> _Tasks and exercises_
1. Reproduce the portion of the forum thread below between "King ....No you" and "she's got money?", inclusive.
2. In the forum thread below, on what date and at what time did freshnesschronic post?

I can respect a horn dog when he just comes right out and asks.
"let's do it" Or "have sex with me"

.....'cause unless there is something about her that you want to get to know on a deep emotional level then that's all that's left anyway.
:2cents:
King • May 20, 2007 6:15 pm
Are you implying that I'm just after sex? Because that's really not it at all.
freshnesschronic • May 20, 2007 9:39 pm
**wink wink**
**nudge nudge**
**say no more say no more**
skysidhe • May 20, 2007 11:00 pm
freshnesschronic;344954 wrote:
**wink wink**
**nudge nudge**
**say no more say no more**


tee hee fresh :)

I can't help it.... I HAVE to!

ahem...
King ....No you are not inconsiderate by rushing in. An example of being inconsiderate would be hanging up on your girlfriend when you're with another women so personally don't think desperation is inconsiderate at all. Maybe it isn't sex. Maybe she's got money?

> _Study material_

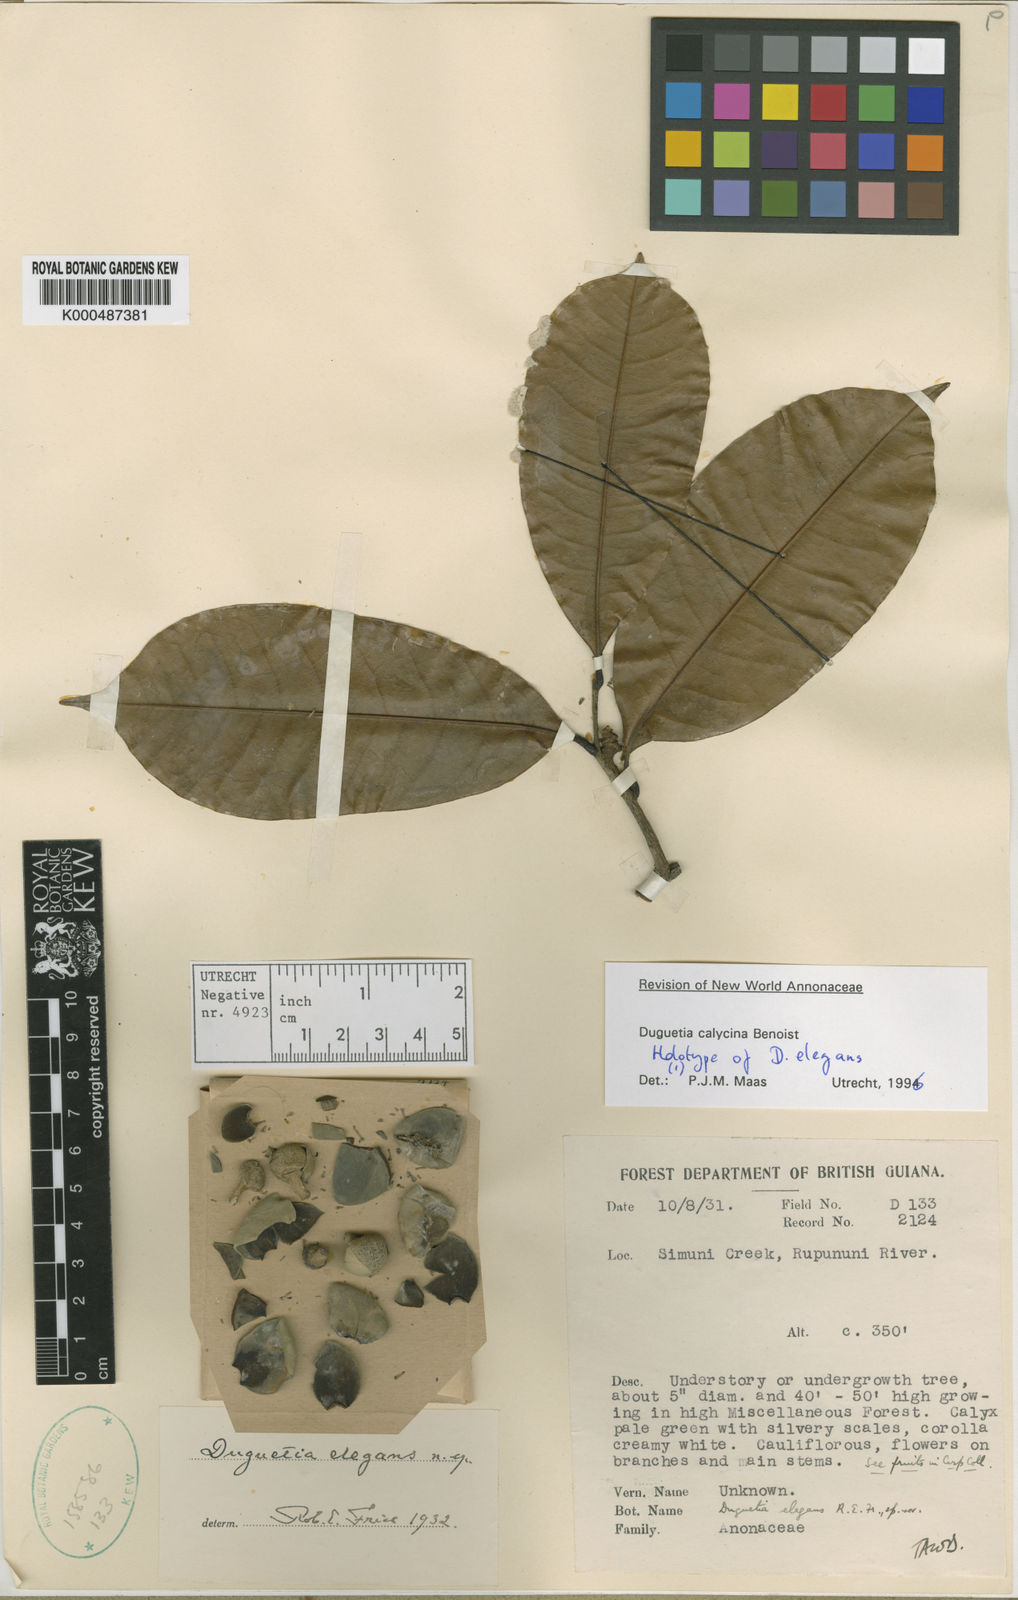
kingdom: Plantae
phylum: Tracheophyta
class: Magnoliopsida
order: Magnoliales
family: Annonaceae
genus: Duguetia
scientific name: Duguetia calycina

> _Response list_
1.
King ....No you are not inconsiderate by rushing in. An example of being inconsiderate would be hanging up on your girlfriend when you're with another women so personally don't think desperation is inconsiderate at all. Maybe it isn't sex. Maybe she's got money?

2. May 20, 2007, at 9:39 pm.